The initiation, intensity and duration of anticoagulant therapy however do not differ in patients with or without heritable thrombophilia [5]. The diagnostic evaluation should be delayed till management of acute thrombotic episode as was in our case. Patients on coumarin therapy should be shifted to heparin before testing to avoid interference with protein levels. The decision for duration of therapy (lifelong or not) is made regardless of result of heritable thrombophilia testing. It is taken with reference to whether or not a first episode of venous thrombosis was provoked or not, other risk factors, and risk of anticoagulant therapy-related bleeding.

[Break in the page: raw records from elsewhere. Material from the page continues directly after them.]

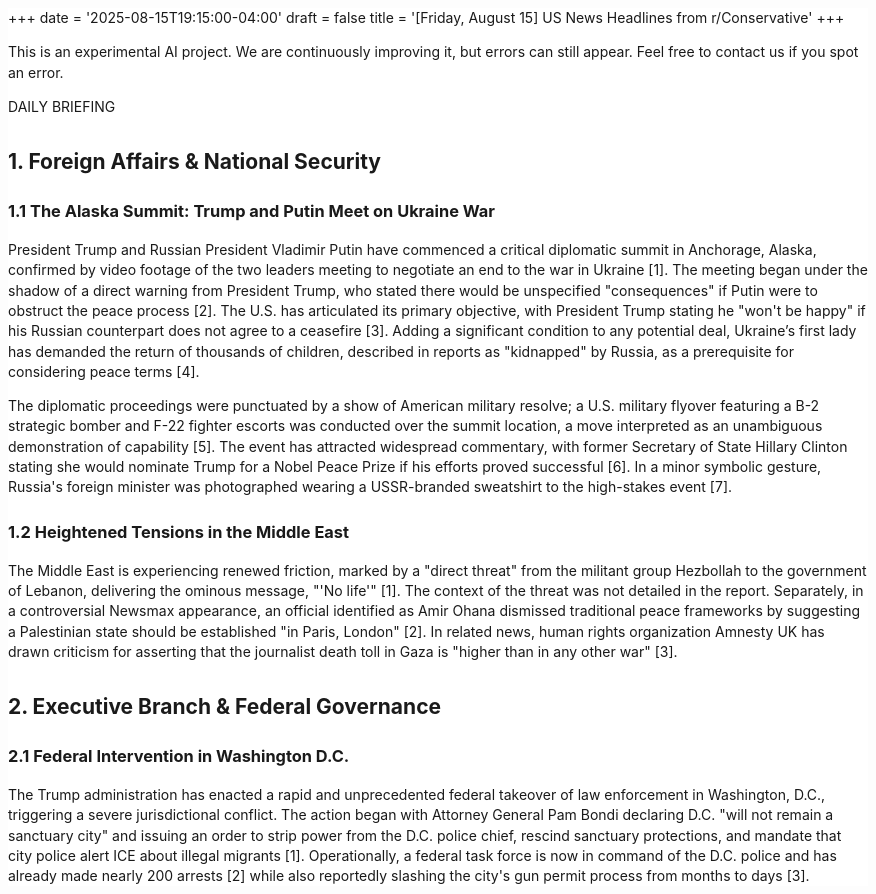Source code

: +++
date = '2025-08-15T19:15:00-04:00'
draft = false
title = '[Friday, August 15] US News Headlines from r/Conservative'
+++

This is an experimental AI project. 
We are continuously improving it, but errors can still appear. 
Feel free to contact us if you spot an error. 



DAILY BRIEFING

## 1. Foreign Affairs & National Security

### 1.1 The Alaska Summit: Trump and Putin Meet on Ukraine War

President Trump and Russian President Vladimir Putin have commenced a critical diplomatic summit in Anchorage, Alaska, confirmed by video footage of the two leaders meeting to negotiate an end to the war in Ukraine [1]. The meeting began under the shadow of a direct warning from President Trump, who stated there would be unspecified "consequences" if Putin were to obstruct the peace process [2]. The U.S. has articulated its primary objective, with President Trump stating he "won't be happy" if his Russian counterpart does not agree to a ceasefire [3]. Adding a significant condition to any potential deal, Ukraine’s first lady has demanded the return of thousands of children, described in reports as "kidnapped" by Russia, as a prerequisite for considering peace terms [4].

The diplomatic proceedings were punctuated by a show of American military resolve; a U.S. military flyover featuring a B-2 strategic bomber and F-22 fighter escorts was conducted over the summit location, a move interpreted as an unambiguous demonstration of capability [5]. The event has attracted widespread commentary, with former Secretary of State Hillary Clinton stating she would nominate Trump for a Nobel Peace Prize if his efforts proved successful [6]. In a minor symbolic gesture, Russia's foreign minister was photographed wearing a USSR-branded sweatshirt to the high-stakes event [7].

### 1.2 Heightened Tensions in the Middle East

The Middle East is experiencing renewed friction, marked by a "direct threat" from the militant group Hezbollah to the government of Lebanon, delivering the ominous message, "'No life'" [1]. The context of the threat was not detailed in the report. Separately, in a controversial Newsmax appearance, an official identified as Amir Ohana dismissed traditional peace frameworks by suggesting a Palestinian state should be established "in Paris, London" [2]. In related news, human rights organization Amnesty UK has drawn criticism for asserting that the journalist death toll in Gaza is "higher than in any other war" [3].

## 2. Executive Branch & Federal Governance

### 2.1 Federal Intervention in Washington D.C.

The Trump administration has enacted a rapid and unprecedented federal takeover of law enforcement in Washington, D.C., triggering a severe jurisdictional conflict. The action began with Attorney General Pam Bondi declaring D.C. "will not remain a sanctuary city" and issuing an order to strip power from the D.C. police chief, rescind sanctuary protections, and mandate that city police alert ICE about illegal migrants [1]. Operationally, a federal task force is now in command of the D.C. police and has already made nearly 200 arrests [2] while also reportedly slashing the city's gun permit process from months to days [3].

Testing for case finding in asymptomatic relatives of rare combined thrombophilias is not recommended, as it is not predicted by family history. In a prospective follow up of asymptomatic relatives the risk of thrombosis was low [12]. No family screening was done in our case. There is no increased risk of death in individuals with thrombophilia, not even in those with a history of thrombosis [4]. The work up for hereditary thrombophilia should still be sought for in young patients with unprovoked venous thromboembolism so as to identify these rare disease phenotypes of combined defects. Also the documentation is important to add to the knowledge of the disease profile.

Conclusion

Thrombophilia testing should be carried out in young (<40 year) individuals with unprovoked venous thrombosis. Multiple defects may be contributory in a single individual and hence testing for all risk factors is recommended. The thrombosis testing should however be deferred at the time of acute episode due to alterations in factor levels, a complete work up should be planned once the patient is stabilized. Genetic mutations can however be studied anytime.